— START OF Excerpt provided —

The objective of establishing the nomenclature for the levels of abstraction and sizes is to speed up the conversation about the system. This provides the vocabulary for a team to talk about the system.

Why should you care about structure? What is the meaning of these structural elements? The function and the class are basic abstractions, and they extend the capabilities of the language and its fundamental libraries. The class is an abstract data type that extends the language. Components, modules, and subsystems group related functionality in the problem domain. These elements enable the team to quickly talk about these without getting into the details of their implementation as they are composing parts and building new functionality.

Revision Control

When building software some of the paths that you and your team go down on will be in error. You will have to backtrack and restart work from a known good state. This is where a revision control system comes to your rescue. In a nutshell: the revision control system allows you—the individual developer—to carry out experiments, recover from mistakes, and—for your team—to share the work with your collaborators: allows you to co-create.

In order to benefit from revision control, you have to make your thinking explicit, and use the revision control system to record your decisions. For example: you just received a defect report that states that the shipping charges are not computed correctly. Next you create a branch, figure out what the problem is, implement the fix, verify that it all works, then merge your branch into the main code line. If your fix fails, then you can restart your work from the point where you started from.

Similarly, create a branch for any new work you are doing on the system. Working in the branch creates a moment of calm and stability while you implement the new feature. The time you work in the branch should be short (a few hours to a couple days at most). Any longer than that and the moment becomes a frozen epoch, and you face a mountain of changes as you try to bring your new feature into a system that has evolved while you were not looking.

Issue Management

Issue management is one of the dark knights of software development. It is powerful, but often avoided by developers and their teams. Sometimes, it can feel like a lot of work. Issue management describes a group of related activities.

Define the work. Issue management is an expression that refers to the management of defects, tasks, features, or any other items of work that are collectively known as issues or work items. Think of an issue as a unit of work. Start by writing down what the work is; this becomes an “issue.” The issue needs to have at least two parts: a name, and a description. Find a good name that helps you quickly recall what this work is when you see the issue name in the list. Once you named the issue, next describe it in sufficient detail that you can recall what that work is even a week or two later. Now that you defined the issue, you can start managing it.

— END OF Excerpt provided —

Stated task 1: According to the excerpt, what two parts must an issue have at minimum?
Stated task 2: Summarize the excerpt in two sentences.
Stated task 3: Reproduce word for word the part of the excerpt that opens with the words containing "Similarly, create a" and closes with "of related activities.".

— START OF Data —

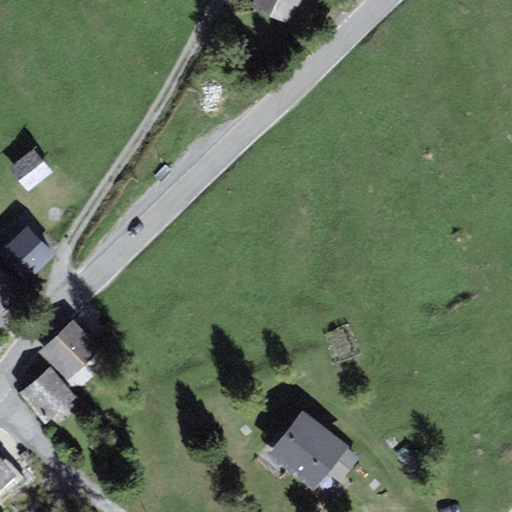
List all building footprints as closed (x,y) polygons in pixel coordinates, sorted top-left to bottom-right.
[(294,0),(255,0),(256,0),(288,15),(294,0)] [(38,146),(14,163),(28,184),(52,168),(38,146)] [(55,253),(29,226),(4,250),(30,277),(55,253)] [(0,266),(0,317),(25,289),(0,266)] [(97,346),(74,321),(45,348),(67,373),(97,346)] [(73,393),(51,365),(22,388),(45,416),(73,393)] [(346,442),(305,409),(274,449),(314,480),(324,468),(342,477),(357,456),(343,445),(346,442)] [(0,497),(20,479),(0,457),(0,497)]
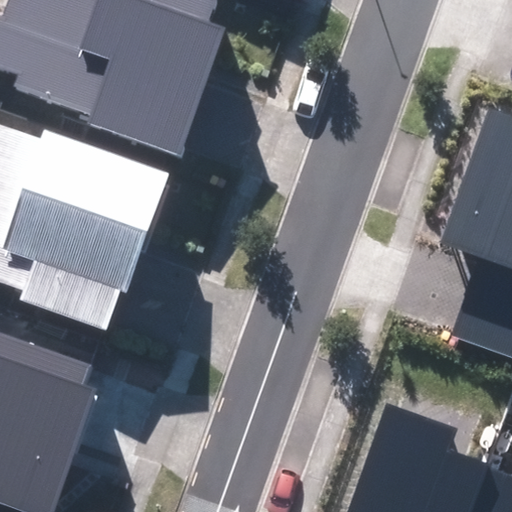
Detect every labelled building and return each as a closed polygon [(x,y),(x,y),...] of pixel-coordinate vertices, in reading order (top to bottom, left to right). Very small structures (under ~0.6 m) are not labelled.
[(71,50),(87,0),(20,0),(11,29),(0,25),(0,81),(99,114),(116,65),(93,57),(71,50)] [(194,160),(237,33),(139,0),(112,0),(93,57),(116,65),(99,114),(95,127),(194,160)] [(511,113),(484,104),(434,245),(476,260),(449,335),(511,357),(511,113)] [(0,239),(35,139),(0,127),(0,239)] [(184,177),(57,134),(16,252),(43,261),(28,305),(117,335),(132,292),(143,296),(184,177)] [(96,368),(0,334),(0,508),(11,511),(63,511),(105,392),(89,387),(96,368)] [(477,511),(493,467),(445,450),(454,427),(388,404),(348,511),(477,511)] [(511,511),(511,474),(493,467),(477,511),(511,511)]
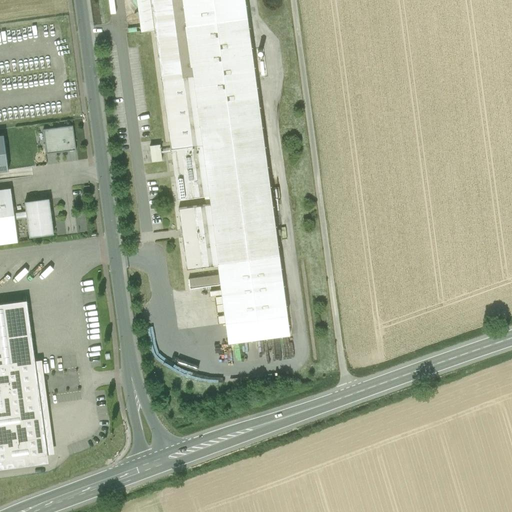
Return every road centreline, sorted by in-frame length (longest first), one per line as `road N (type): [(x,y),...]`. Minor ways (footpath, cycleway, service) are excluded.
road 1 (unclassified): [(80,0),(131,375),(157,462)]
road 2 (track): [(296,0),(347,396)]
road 3 (secondary): [(157,462),(511,337)]
road 4 (secondary): [(28,511),(157,462)]
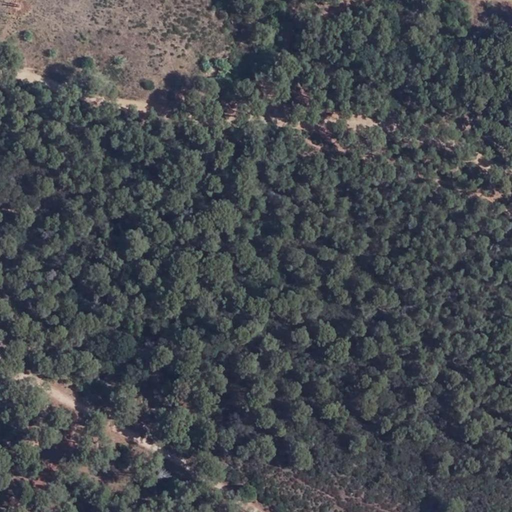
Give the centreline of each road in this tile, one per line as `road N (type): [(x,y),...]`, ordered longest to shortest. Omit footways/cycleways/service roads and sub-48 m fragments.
road 1 (track): [(0,67),(174,117),(411,131),(511,182)]
road 2 (track): [(266,511),(0,356)]
road 3 (track): [(511,30),(463,158)]
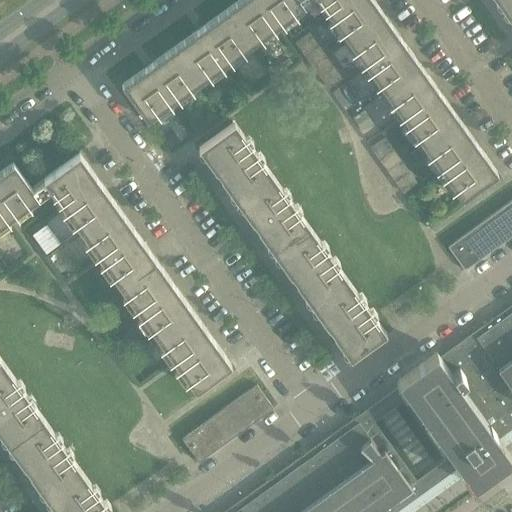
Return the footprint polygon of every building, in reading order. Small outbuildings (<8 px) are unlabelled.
[(314,0),(319,0),(462,197),(497,172),(373,0),(240,0),(122,85),(148,120),(314,0)] [(511,0),(497,0),(504,8),(511,2),(511,0)] [(296,43),(328,88),(342,78),(310,33),(296,43)] [(200,148),(238,200),(272,175),(234,123),(200,148)] [(371,148),(404,193),(418,183),(385,138),(371,148)] [(83,232),(118,206),(80,153),(45,178),(45,179),(32,189),(14,163),(0,172),(0,226),(52,189),(83,232)] [(309,227),(272,175),(238,200),(275,252),(309,227)] [(511,200),(506,205),(449,246),(449,245),(447,247),(461,265),(464,270),(466,269),(465,268),(511,234),(511,200)] [(83,232),(120,284),(155,258),(118,206),(83,232)] [(275,252),(312,304),(347,279),(309,227),(275,252)] [(155,258),(120,284),(157,336),(193,310),(155,258)] [(347,279),(312,304),(350,357),(385,332),(347,279)] [(451,454),(472,483),(511,455),(495,432),(502,427),(504,429),(505,428),(499,420),(507,415),(510,418),(511,416),(511,305),(511,306),(511,312),(490,329),(487,324),(461,342),(464,347),(444,361),(436,350),(397,378),(401,384),(400,384),(451,455),(451,454)] [(193,310),(157,336),(196,389),(231,363),(193,310)] [(43,419),(1,361),(0,361),(0,432),(9,444),(43,419)] [(240,397),(256,420),(271,409),(271,410),(273,409),(256,385),(254,386),(254,387),(240,397)] [(240,397),(226,408),(242,430),(256,420),(240,397)] [(211,418),(227,440),(242,430),(226,408),(211,418)] [(382,511),(387,509),(388,511),(389,511),(390,511),(385,504),(392,498),(396,502),(413,489),(383,448),(379,450),(367,434),(370,431),(359,416),(345,426),(349,430),(323,449),(320,444),(295,462),(299,466),(273,485),(270,480),(245,498),(248,503),(235,511),(382,511)] [(227,440),(211,418),(197,428),(213,451),(227,440)] [(43,419),(9,444),(25,467),(26,467),(30,474),(46,496),(80,471),(43,419)] [(213,451),(197,428),(182,439),(182,438),(181,439),(198,463),(199,462),(198,461),(213,451)] [(109,511),(80,471),(46,496),(57,511),(109,511)]
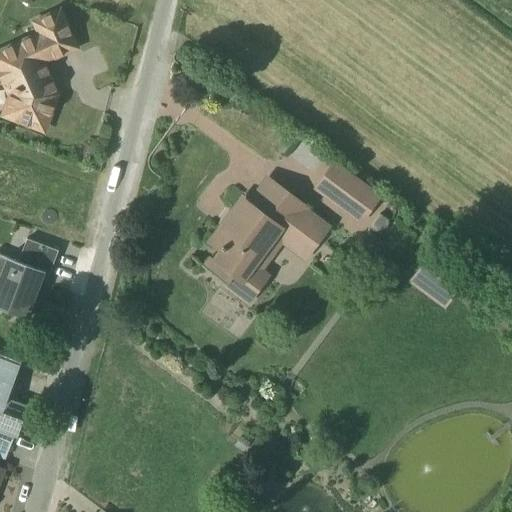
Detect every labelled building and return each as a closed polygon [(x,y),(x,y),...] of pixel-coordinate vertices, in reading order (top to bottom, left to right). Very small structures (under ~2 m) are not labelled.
[(0,83),(4,91),(0,100),(0,118),(41,131),(53,99),(41,96),(32,72),(61,56),(46,25),(0,48),(0,83)] [(380,195),(333,162),(312,192),(359,225),(380,195)] [(329,227),(265,177),(247,201),(240,196),(204,245),(214,252),(202,267),(225,285),(221,291),(248,312),(273,278),(264,272),(280,247),(304,262),(329,227)] [(57,249),(25,237),(17,259),(45,269),(33,302),(38,304),(57,249)] [(17,259),(4,255),(0,266),(0,299),(30,310),(33,302),(45,269),(17,259)] [(424,260),(407,282),(442,309),(459,287),(424,260)] [(18,366),(0,359),(0,406),(1,406),(3,407),(6,399),(18,366)] [(0,457),(4,459),(13,433),(17,435),(28,407),(6,399),(3,407),(1,406),(0,407),(0,457)]
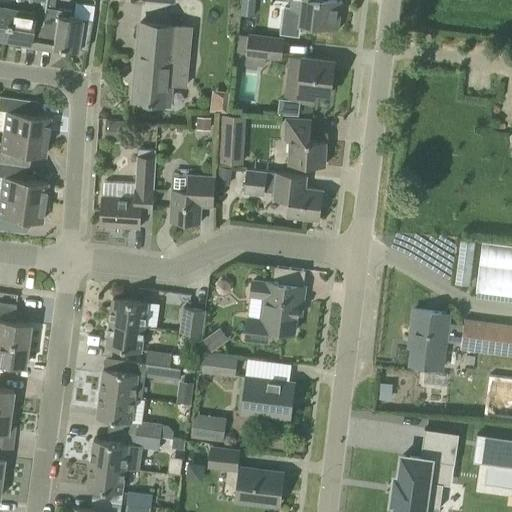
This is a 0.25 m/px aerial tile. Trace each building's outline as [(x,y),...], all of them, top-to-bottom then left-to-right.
[(0,0),(0,37),(4,38),(10,0),(0,0)] [(10,0),(4,38),(28,42),(27,46),(40,48),(47,0),(10,0)] [(73,11),(55,8),(56,0),(47,0),(40,48),(52,50),(53,46),(77,50),(77,48),(87,49),(92,19),(72,16),(73,11)] [(242,0),(241,15),(254,16),(255,0),(242,0)] [(340,29),(340,26),(339,26),(342,0),(338,0),(291,0),(291,8),(301,9),(299,23),(340,29)] [(185,85),(191,27),(141,22),(133,100),(170,104),(172,84),(185,85)] [(284,37),(249,32),(249,35),(238,33),(236,51),(247,53),(245,64),(265,66),(267,58),(281,60),(284,37)] [(303,58),(291,57),(290,73),(301,74),(297,100),(314,102),(316,91),(331,93),(335,61),(303,57),(303,58)] [(36,113),(38,101),(0,95),(0,108),(5,109),(3,129),(47,135),(50,115),(36,113)] [(243,163),(246,115),(222,114),(219,161),(243,163)] [(325,165),(326,140),(311,139),(312,119),(287,118),(286,139),(291,139),(290,163),(325,165)] [(44,155),(47,135),(3,129),(0,149),(0,162),(29,166),(31,154),(44,155)] [(154,188),(156,156),(137,155),(136,182),(105,181),(105,195),(103,195),(101,225),(140,227),(141,211),(153,212),(154,188)] [(27,178),(29,166),(0,162),(0,195),(44,201),(47,181),(27,178)] [(219,167),(217,182),(230,183),(232,168),(219,167)] [(324,189),(301,187),(303,174),(247,168),(244,191),(265,193),(265,189),(275,190),(274,199),(289,200),(287,215),(320,219),(324,189)] [(214,206),(216,176),(188,174),(187,189),(173,188),(171,221),(201,223),(202,200),(214,201),(213,206),(214,206)] [(41,221),(44,201),(0,195),(0,228),(26,232),(28,219),(41,221)] [(511,296),(511,245),(482,242),(475,292),(511,296)] [(266,282),(253,280),(251,294),(265,296),(262,317),(247,316),(245,338),(269,341),(270,329),(295,332),(298,303),(303,304),(305,286),(266,281),(266,282)] [(145,326),(148,301),(114,297),(110,321),(145,326)] [(0,340),(27,344),(30,322),(14,320),(16,308),(0,305),(0,340)] [(202,334),(205,309),(184,306),(181,331),(202,334)] [(464,325),(447,323),(449,313),(415,309),(411,337),(414,338),(411,363),(441,368),(445,340),(462,343),(461,347),(511,353),(511,325),(464,319),(464,325)] [(142,350),(145,326),(110,321),(107,345),(142,350)] [(216,330),(204,339),(212,351),(224,342),(216,330)] [(0,362),(24,366),(27,344),(0,340),(0,362)] [(183,367),(185,356),(172,354),(172,353),(148,350),(146,362),(183,367)] [(235,375),(237,357),(200,352),(198,370),(235,375)] [(146,362),(127,360),(125,370),(104,367),(101,392),(135,397),(143,398),(144,387),(145,375),(179,379),(181,367),(183,367),(146,362)] [(289,417),(293,382),(247,377),(243,411),(289,417)] [(0,408),(10,410),(13,388),(0,386),(0,408)] [(132,421),(135,397),(101,392),(97,416),(132,421)] [(0,431),(7,432),(10,410),(0,408),(0,431)] [(224,442),(227,418),(218,417),(216,428),(193,425),(191,437),(224,442)] [(172,438),(174,427),(162,426),(163,424),(138,420),(136,433),(161,436),(172,438)] [(396,502),(394,511),(422,511),(423,507),(439,509),(442,484),(427,482),(429,460),(454,463),(458,433),(424,430),(421,458),(402,456),(399,477),(395,477),(393,501),(396,502)] [(159,449),(160,442),(161,436),(136,433),(135,445),(129,444),(129,443),(94,438),(91,463),(126,467),(140,469),(143,446),(159,449)] [(511,438),(477,433),(474,459),(489,462),(491,449),(511,451),(511,438)] [(236,468),(238,450),(213,447),(211,465),(236,468)] [(170,456),(168,472),(181,473),(183,458),(170,456)] [(122,492),(126,467),(91,463),(88,487),(122,492)] [(278,504),(282,473),(242,468),(238,499),(278,504)] [(129,490),(127,503),(151,506),(153,494),(129,490)] [(150,511),(151,506),(127,503),(125,511),(150,511)]
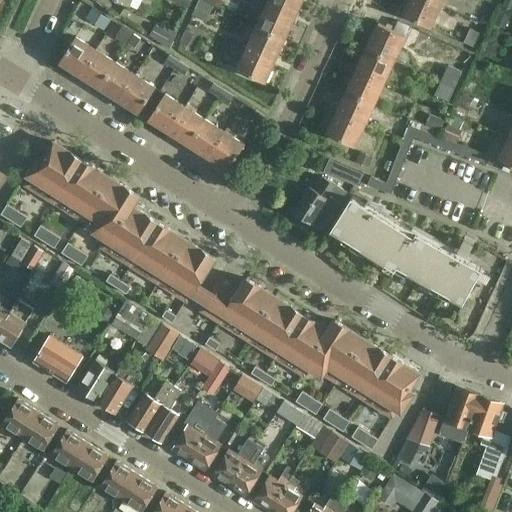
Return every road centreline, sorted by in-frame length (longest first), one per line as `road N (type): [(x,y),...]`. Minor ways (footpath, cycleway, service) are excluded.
road 1 (residential): [(476,368),(232,219)]
road 2 (residential): [(0,362),(236,511)]
road 3 (residential): [(232,219),(12,78)]
road 4 (residential): [(232,219),(343,0)]
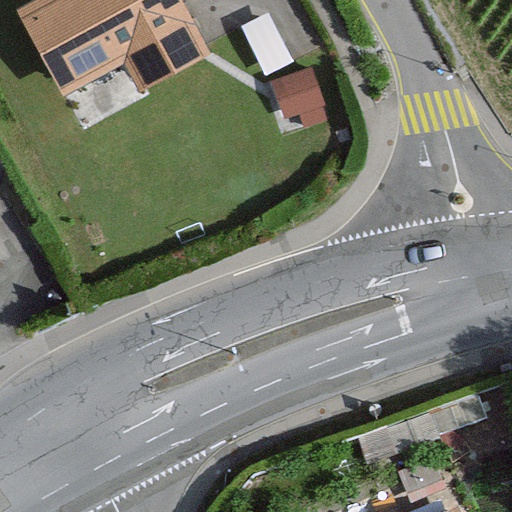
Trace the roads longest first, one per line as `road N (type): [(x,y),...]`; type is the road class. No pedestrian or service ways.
road 1 (secondary): [(469,281),(399,275),(310,288),(127,354),(39,399)]
road 2 (secondary): [(99,467),(222,399),(418,320),(469,281)]
road 3 (residential): [(469,281),(447,131),(384,0)]
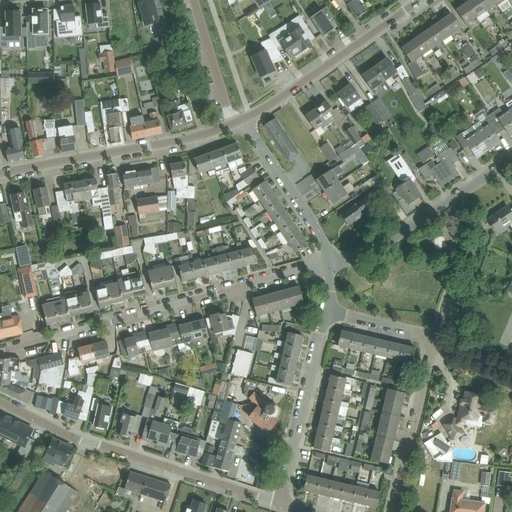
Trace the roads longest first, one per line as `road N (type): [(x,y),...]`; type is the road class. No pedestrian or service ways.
road 1 (residential): [(0,352),(328,262)]
road 2 (residential): [(278,504),(79,440),(0,401)]
road 3 (tertiary): [(0,173),(232,124)]
road 4 (tertiary): [(242,119),(421,0)]
road 5 (residential): [(328,262),(393,237),(511,158)]
road 6 (residential): [(278,504),(326,310)]
road 7 (residential): [(392,511),(431,338)]
road 8 (residential): [(328,262),(323,241),(242,119)]
road 9 (residential): [(232,124),(193,0)]
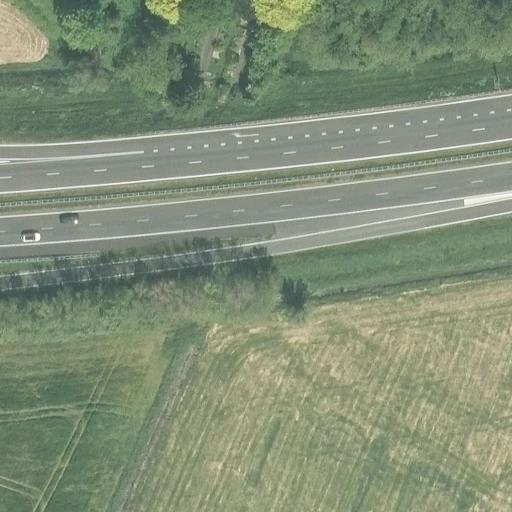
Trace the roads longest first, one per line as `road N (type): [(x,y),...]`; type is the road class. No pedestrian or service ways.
road 1 (motorway): [(0,286),(199,265),(511,202)]
road 2 (motorway): [(0,234),(511,178)]
road 3 (motorway): [(511,126),(149,167)]
road 4 (motorway): [(149,167),(0,157)]
road 5 (motorway): [(149,167),(0,177)]
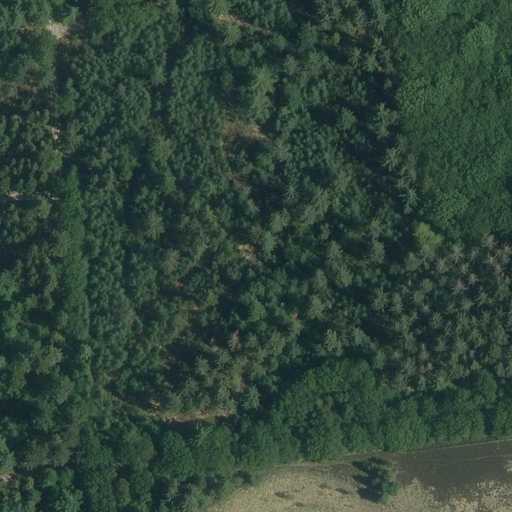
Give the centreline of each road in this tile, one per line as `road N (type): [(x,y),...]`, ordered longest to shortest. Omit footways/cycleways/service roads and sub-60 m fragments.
road 1 (track): [(83,465),(53,33)]
road 2 (track): [(144,457),(511,410)]
road 3 (track): [(53,33),(183,0)]
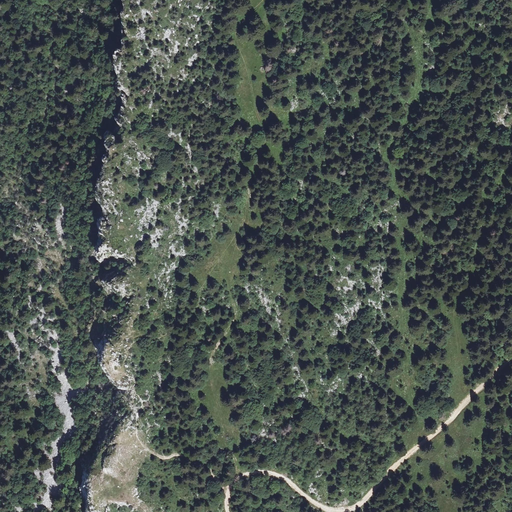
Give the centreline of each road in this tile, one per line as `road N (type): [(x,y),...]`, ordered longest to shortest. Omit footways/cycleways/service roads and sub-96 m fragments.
road 1 (track): [(264,0),(238,34),(267,135),(230,262),(233,320),(211,358),(234,482)]
road 2 (track): [(416,447),(400,293),(400,230),(412,209),(397,189),(388,150),(406,126),(419,43),(438,0)]
road 3 (track): [(228,511),(232,483),(261,472),(281,476),(315,504),(356,507),(511,361)]
road 4 (track): [(456,412),(457,305),(511,155)]
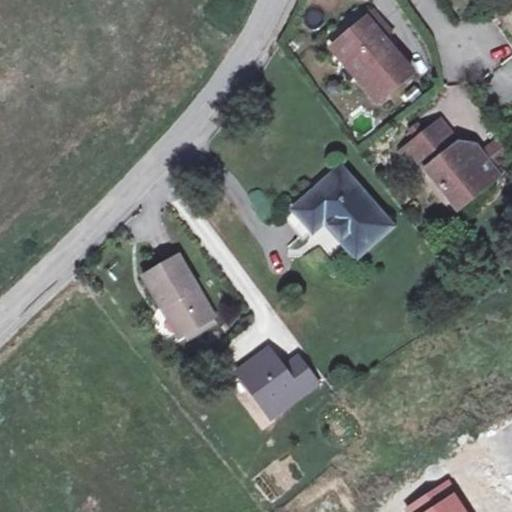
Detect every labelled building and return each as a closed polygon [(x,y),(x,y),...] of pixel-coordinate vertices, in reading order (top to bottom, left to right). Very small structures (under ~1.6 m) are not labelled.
[(374,14),(367,20),(383,40),(391,33),(374,14)] [(412,73),(383,40),(367,20),(336,46),(362,76),(358,80),(378,102),(412,73)] [(421,176),(428,170),(454,204),(484,181),(488,186),(499,177),(475,146),(461,144),(443,121),(428,132),(421,123),(411,131),(418,140),(403,152),(421,176)] [(356,256),(389,227),(341,172),(296,211),(313,231),(325,221),(356,256)] [(488,186),(484,181),(454,204),(465,218),(495,195),(488,186)] [(214,317),(179,257),(145,278),(163,308),(166,307),(183,336),(187,334),(211,320),(214,317)] [(211,320),(187,334),(191,340),(214,326),(211,320)] [(284,370),(269,351),(238,374),(270,417),(316,383),(298,360),(284,370)]
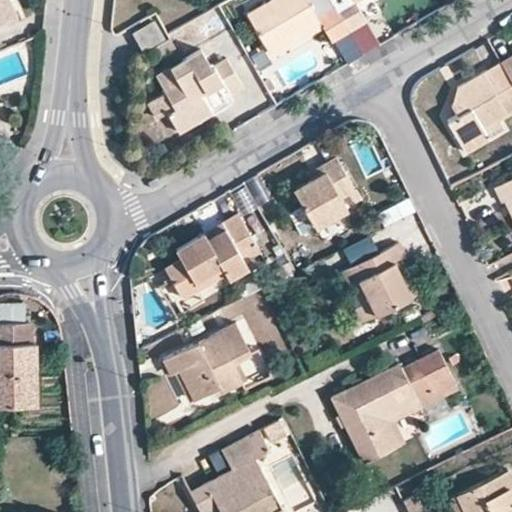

— END OF Data —

Written reply 1: An issue must have at least a name and a description.

Written reply 2: The excerpt explains that naming levels of abstraction gives a team a shared vocabulary for discussing a system, and that revision control lets developers experiment, recover from mistakes, and share work, ideally through short-lived branches. It also presents issue management as a powerful but often avoided practice that begins with defining each unit of work by giving it a name and a description.

Written reply 3:
Similarly, create a branch for any new work you are doing on the system. Working in the branch creates a moment of calm and stability while you implement the new feature. The time you work in the branch should be short (a few hours to a couple days at most). Any longer than that and the moment becomes a frozen epoch, and you face a mountain of changes as you try to bring your new feature into a system that has evolved while you were not looking.

Issue Management

Issue management is one of the dark knights of software development. It is powerful, but often avoided by developers and their teams. Sometimes, it can feel like a lot of work. Issue management describes a group of related activities.